[Items from a dataset]
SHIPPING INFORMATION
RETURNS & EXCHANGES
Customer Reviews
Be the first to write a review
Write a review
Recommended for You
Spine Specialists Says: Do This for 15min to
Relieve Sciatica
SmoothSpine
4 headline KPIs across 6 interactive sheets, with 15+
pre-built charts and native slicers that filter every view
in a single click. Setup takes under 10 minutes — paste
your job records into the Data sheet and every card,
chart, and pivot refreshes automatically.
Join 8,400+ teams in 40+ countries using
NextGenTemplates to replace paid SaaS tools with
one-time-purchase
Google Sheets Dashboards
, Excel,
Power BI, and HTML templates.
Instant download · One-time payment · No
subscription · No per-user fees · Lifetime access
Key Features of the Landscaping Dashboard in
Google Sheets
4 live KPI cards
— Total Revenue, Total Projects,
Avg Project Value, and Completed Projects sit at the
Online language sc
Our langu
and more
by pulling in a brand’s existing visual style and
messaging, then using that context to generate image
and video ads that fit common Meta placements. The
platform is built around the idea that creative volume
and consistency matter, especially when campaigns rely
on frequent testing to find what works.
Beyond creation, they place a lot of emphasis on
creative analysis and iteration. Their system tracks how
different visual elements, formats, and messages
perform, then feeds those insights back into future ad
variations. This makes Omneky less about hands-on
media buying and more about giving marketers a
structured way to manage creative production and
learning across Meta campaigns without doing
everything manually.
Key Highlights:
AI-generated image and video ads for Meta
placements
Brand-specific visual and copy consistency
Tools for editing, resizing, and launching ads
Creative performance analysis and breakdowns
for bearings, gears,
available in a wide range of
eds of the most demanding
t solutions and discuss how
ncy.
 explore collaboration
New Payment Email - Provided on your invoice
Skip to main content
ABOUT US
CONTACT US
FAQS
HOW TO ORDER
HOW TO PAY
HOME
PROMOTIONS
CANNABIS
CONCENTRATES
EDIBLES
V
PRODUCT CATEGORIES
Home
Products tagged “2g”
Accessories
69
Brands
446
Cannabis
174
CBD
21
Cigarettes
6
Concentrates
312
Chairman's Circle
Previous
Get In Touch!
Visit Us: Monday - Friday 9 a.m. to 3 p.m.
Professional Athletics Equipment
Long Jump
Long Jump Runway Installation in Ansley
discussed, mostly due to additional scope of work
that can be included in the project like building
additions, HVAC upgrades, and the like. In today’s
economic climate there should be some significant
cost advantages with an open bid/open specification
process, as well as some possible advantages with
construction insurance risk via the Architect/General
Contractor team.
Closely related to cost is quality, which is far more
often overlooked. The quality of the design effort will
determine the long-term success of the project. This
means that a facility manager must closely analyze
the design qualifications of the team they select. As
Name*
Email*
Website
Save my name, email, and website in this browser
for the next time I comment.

Try it.
Can you rewrite the lines from the very first one through the line that contains "different visual elements, formats, and", substituting "LibreOffice Calc" for "Google Sheets" and leaving everything else unchanged?

Result for this task.
SHIPPING INFORMATION
RETURNS & EXCHANGES
Customer Reviews
Be the first to write a review
Write a review
Recommended for You
Spine Specialists Says: Do This for 15min to
Relieve Sciatica
SmoothSpine
4 headline KPIs across 6 interactive sheets, with 15+
pre-built charts and native slicers that filter every view
in a single click. Setup takes under 10 minutes — paste
your job records into the Data sheet and every card,
chart, and pivot refreshes automatically.
Join 8,400+ teams in 40+ countries using
NextGenTemplates to replace paid SaaS tools with
one-time-purchase
LibreOffice Calc Dashboards
, Excel,
Power BI, and HTML templates.
Instant download · One-time payment · No
subscription · No per-user fees · Lifetime access
Key Features of the Landscaping Dashboard in
LibreOffice Calc
4 live KPI cards
— Total Revenue, Total Projects,
Avg Project Value, and Completed Projects sit at the
Online language sc
Our langu
and more
by pulling in a brand’s existing visual style and
messaging, then using that context to generate image
and video ads that fit common Meta placements. The
platform is built around the idea that creative volume
and consistency matter, especially when campaigns rely
on frequent testing to find what works.
Beyond creation, they place a lot of emphasis on
creative analysis and iteration. Their system tracks how
different visual elements, formats, and messages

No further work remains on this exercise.